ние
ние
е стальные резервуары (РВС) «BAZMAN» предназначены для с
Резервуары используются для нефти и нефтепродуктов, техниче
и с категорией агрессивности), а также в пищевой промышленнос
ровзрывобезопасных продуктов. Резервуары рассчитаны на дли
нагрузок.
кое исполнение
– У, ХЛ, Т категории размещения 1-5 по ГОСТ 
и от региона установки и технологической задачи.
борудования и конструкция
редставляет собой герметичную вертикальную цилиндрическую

Aufgabenstellung:
Schreibe die Zeilen sämtlicher Datensätze oben neu und setze dabei „газа“ anstelle von „нефти“ ein. Alles andere bleibt unverändert.

Lösung der Aufgabe:
ние
ние
е стальные резервуары (РВС) «BAZMAN» предназначены для с
Резервуары используются для газа и нефтепродуктов, техниче
и с категорией агрессивности), а также в пищевой промышленнос
ровзрывобезопасных продуктов. Резервуары рассчитаны на дли
нагрузок.
кое исполнение
– У, ХЛ, Т категории размещения 1-5 по ГОСТ 
и от региона установки и технологической задачи.
борудования и конструкция
редставляет собой герметичную вертикальную цилиндрическую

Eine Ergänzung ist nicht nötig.